The gyroscope 132 includes a rotor that can be aligned with the
vertical axis of the distillation tube and a motor that rotates the
rotor. The rotation of the rotor stabilizes the gyroscope 132 and
distillation tube from any rotational movement. The control system
151 controls the pump 127 to pump the liquids in the fermentation
tank 103 through the heater 129 to cause the water and ethanol to
boil and vaporize. As discussed above, heat can be transferred to
the heater 129 through a heat exchange loop to improve the
efficiency. The vaporized liquid is directed to the bottom of the
distillation tube 131. As the vapors travel higher through the
distillation tube 131, the ethanol molecules separate from the
water molecules and exit the upper part of the column. If water and
other non-ethanol liquids vaporize, these vapors will tend to be
condensed on the sides of the distillation tube as they cool in the
distillation tube 131. The condensed liquids may then adhere or
drip down the inner walls of the distillation tube 131 rather than
exiting the top of the tube 131. The distillation system may also
include one or more temperature sensors which monitor the vapor
temperature and control the heater 128 to produce vapor at an
optimum separation temperature. Excessive heat will cause a faster
vapor velocity resulting in more water exiting the distillation
tube 131, while a low temperature vapor temperature will result in
a low flow of ethanol from the distillation tube 131.
[0041] For optimum distillation performance, the heater 129 can
heat the fluids to a constant temperature that results in an
optimum vaporization rate for the ethanol while the water and other
non-ethanol vapor condenses on the sidewalls of the distillation
tube 131. The operation of the distillation column 131 can be
monitored by a liquid level sensor. With reference to FIG. 2, a
side view of a liquid level sensor 801 at a lower portion of the
distillation tube 131 is illustrated. In an embodiment, the
distillation system can also include a closed loop internal
electromechanical float circuit at the base of the distillation
tube 131 that can measure the level of fluid 834 so the heating
source can be adjusted. The liquid level sensor can include a float
803 that includes a permanent magnet. The float 803 has positive
buoyancy so it will always remain on the surface of the fluid 809.

• EXERCISE TASK 1: Repeat the passage on distilling ethanol word for word, between "[0041] For optimum" and "the fluid 809.", inclusive.
• EXERCISE TASK 2:
Decide whether each statement below agrees with the passage on distilling ethanol. Answer yes or no for each, and quote the words of the passage that settle it.
(a) The float in the liquid level sensor contains a permanent magnet.
(b) Excessive heat slows the velocity of the vapor.
(c) The rotation of the rotor steadies the distillation tube against rotational movement.
• EXERCISE TASK 3: Write the next part of the passage on distilling ethanol, picking up right after its final sentence.

• RECORDED DATA:
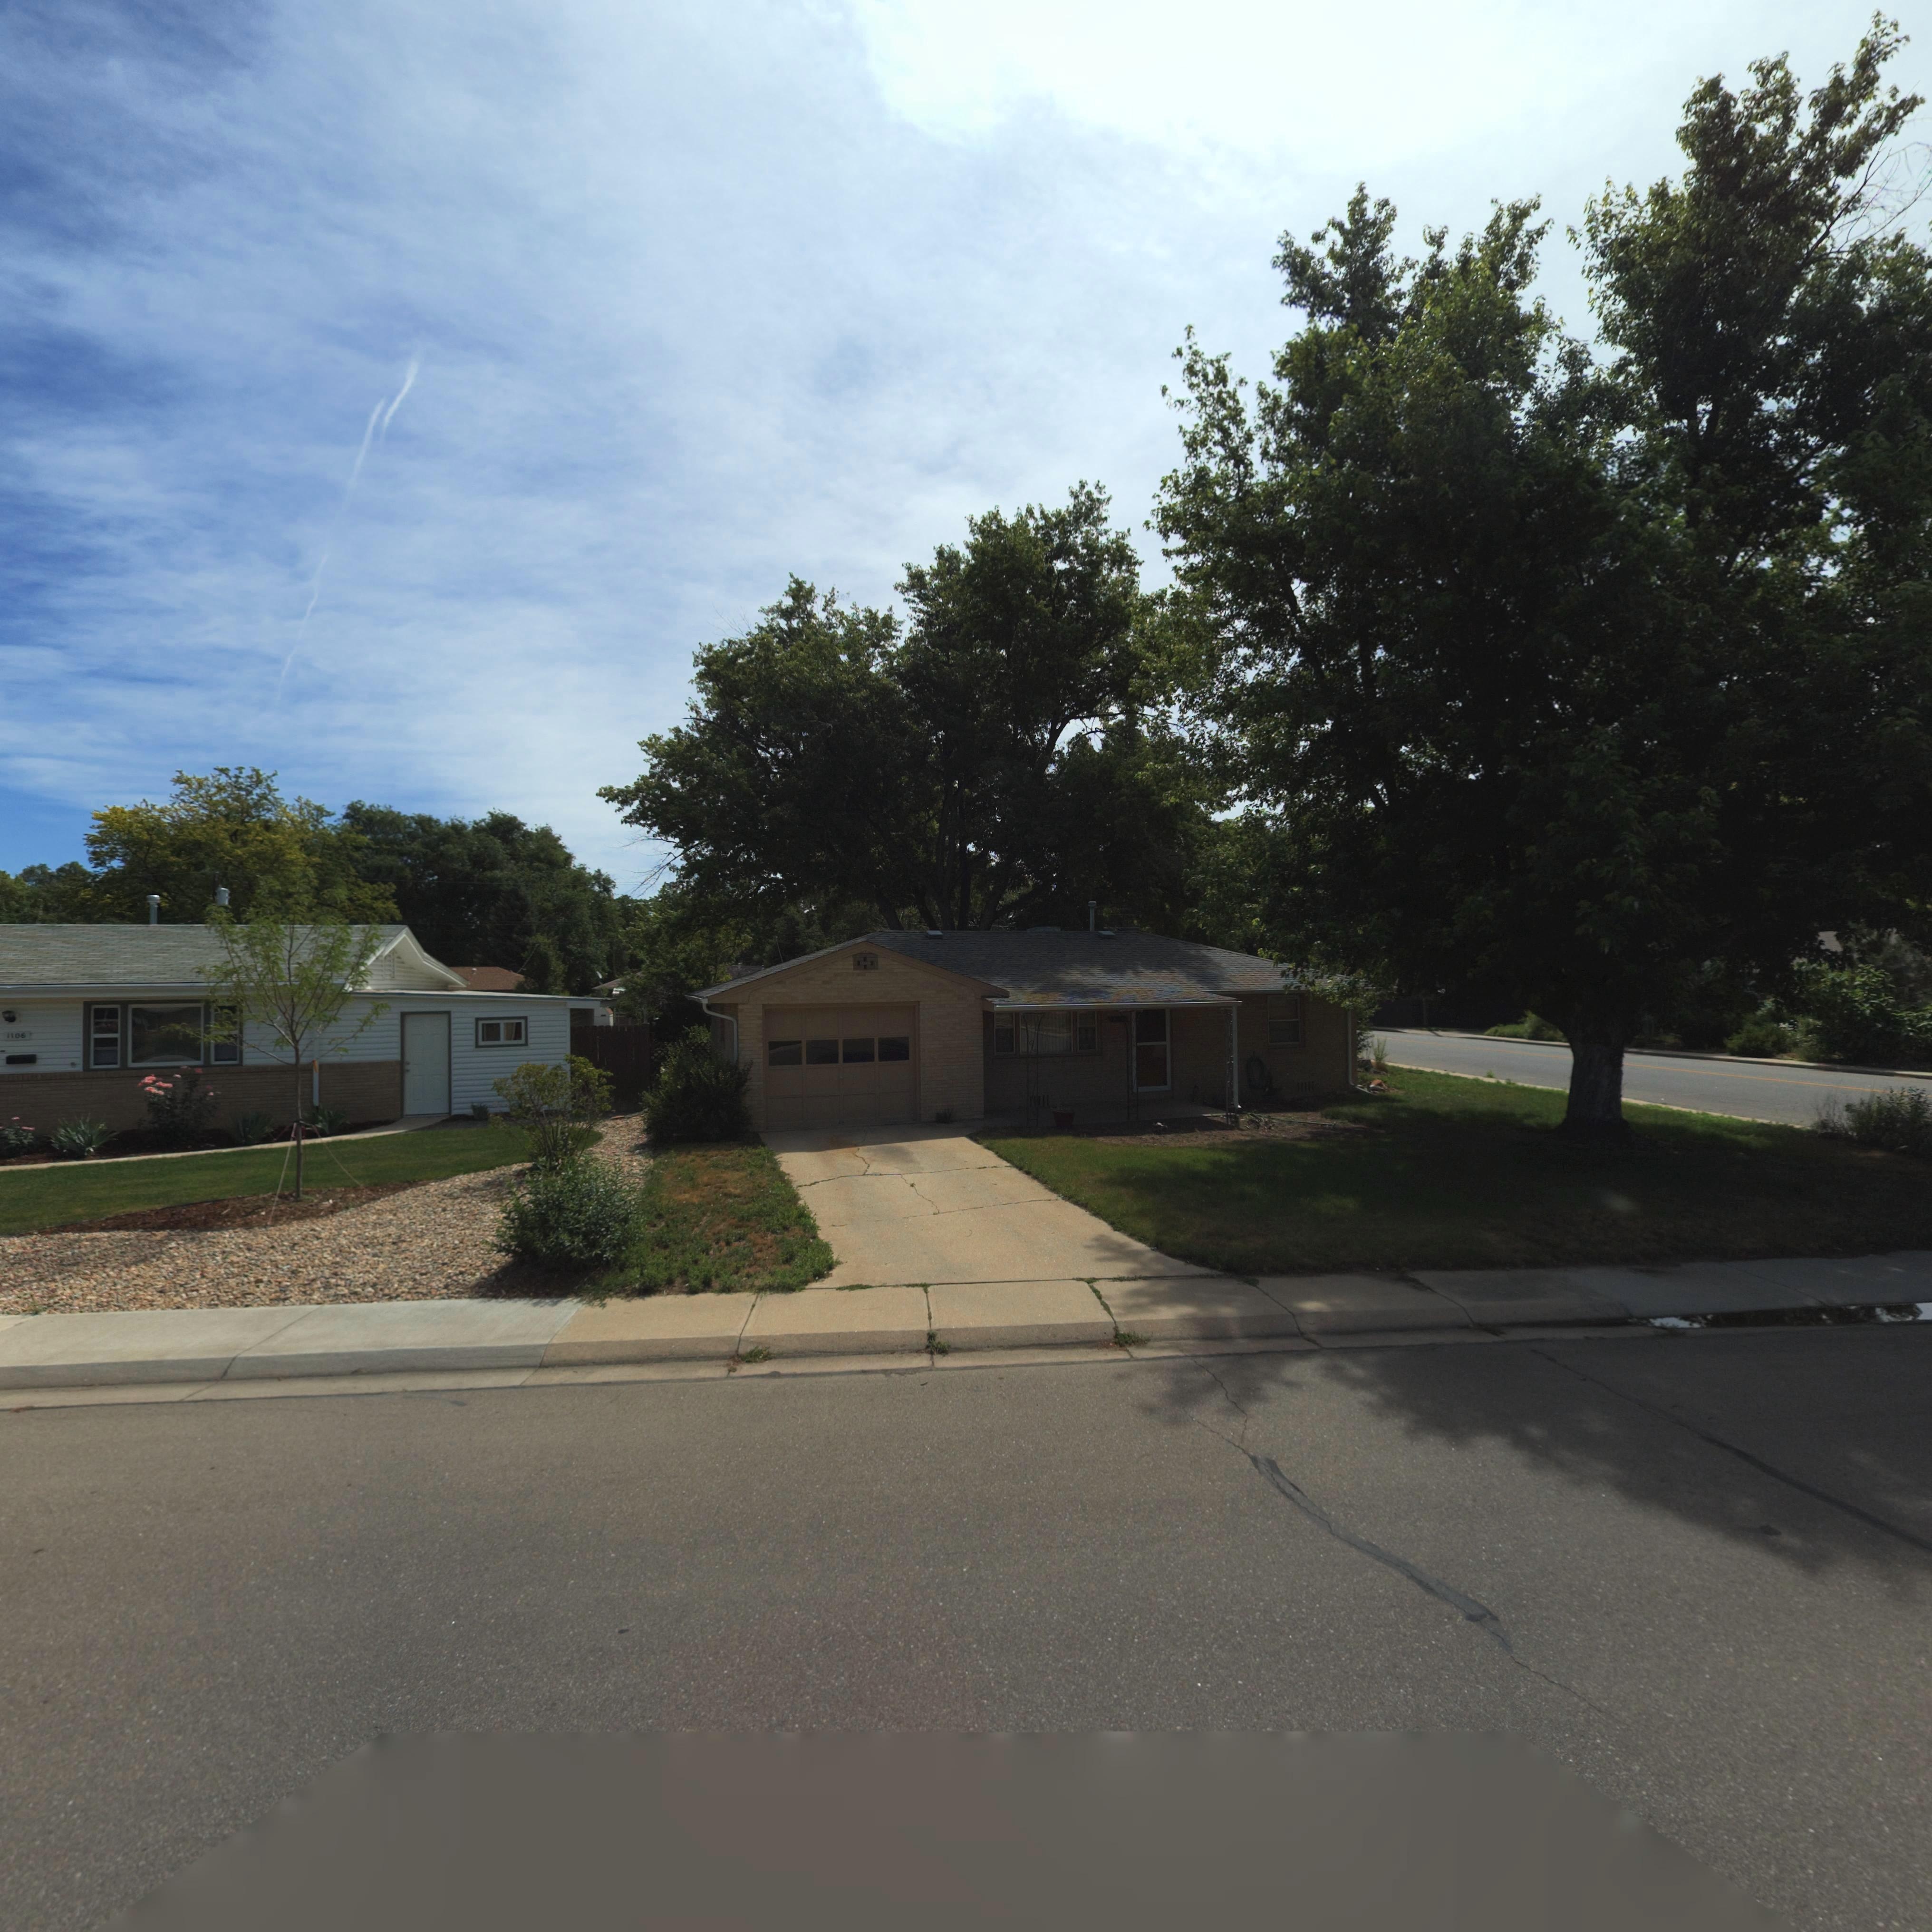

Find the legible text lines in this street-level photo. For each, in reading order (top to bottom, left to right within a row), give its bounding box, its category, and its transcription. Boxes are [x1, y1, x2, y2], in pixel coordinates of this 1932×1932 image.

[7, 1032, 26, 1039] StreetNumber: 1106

• ANSWER 1:
[0041] For optimum distillation performance, the heater 129 can
heat the fluids to a constant temperature that results in an
optimum vaporization rate for the ethanol while the water and other
non-ethanol vapor condenses on the sidewalls of the distillation
tube 131. The operation of the distillation column 131 can be
monitored by a liquid level sensor. With reference to FIG. 2, a
side view of a liquid level sensor 801 at a lower portion of the
distillation tube 131 is illustrated. In an embodiment, the
distillation system can also include a closed loop internal
electromechanical float circuit at the base of the distillation
tube 131 that can measure the level of fluid 834 so the heating
source can be adjusted. The liquid level sensor can include a float
803 that includes a permanent magnet. The float 803 has positive
buoyancy so it will always remain on the surface of the fluid 809.

• ANSWER 2:
(a) Yes: "The liquid level sensor can include a float 803 that includes a permanent magnet."
(b) No: "Excessive heat will cause a faster vapor velocity resulting in more water exiting the distillation tube 131"
(c) Yes: "The rotation of the rotor stabilizes the gyroscope 132 and distillation tube from any rotational movement."

• ANSWER 3:
The float 803 surrounds a magnetic sensor tube 805 that includes
magnetic sensors that detect the vertical position of the float
803. As the fluid 809 level changes, the float 803 moves up and
down around the magnetic sensor tube 805.
[0042] The magnetic sensor tube 805 can be coupled to a controller
881 that controls the pump 127 and heater 129 to maintain the
proper vaporization temperature within the distillation tube 131.
If excessive fluid 834 accumulates at the bottom of the
distillation tube 131, the power to the heat 129 can be increased
to accelerate the vaporization. Conversely, if there is very little
fluid 834 at the bottom of the distillation tube 131, the heat can
be reduced to slow the vaporization rate. Ideally, the fluid 834 is
heated to a constant temperature for optimum vaporization to occur.
If the temperature is not maintained properly, the column vapor,
pressure and quality of existing fuel can become unstable.
[0043] A potential problem with the liquid level sensor illustrated
in FIG. 2 is that the fluids 834 can include many impurities and
may become sticky or contain disruptive material that can adhere to
the float 803 or magnetic sensor tube 805 obstructing the movement
of the float 803. If the float 803 becomes stuck, this can result
in errors in the liquid 834 level detection. This error can cause
the external distillation control system to become unstable or stop
functioning all together. The sensor mechanism can be cleaned,
however, this would require disrupting the operation of the
system.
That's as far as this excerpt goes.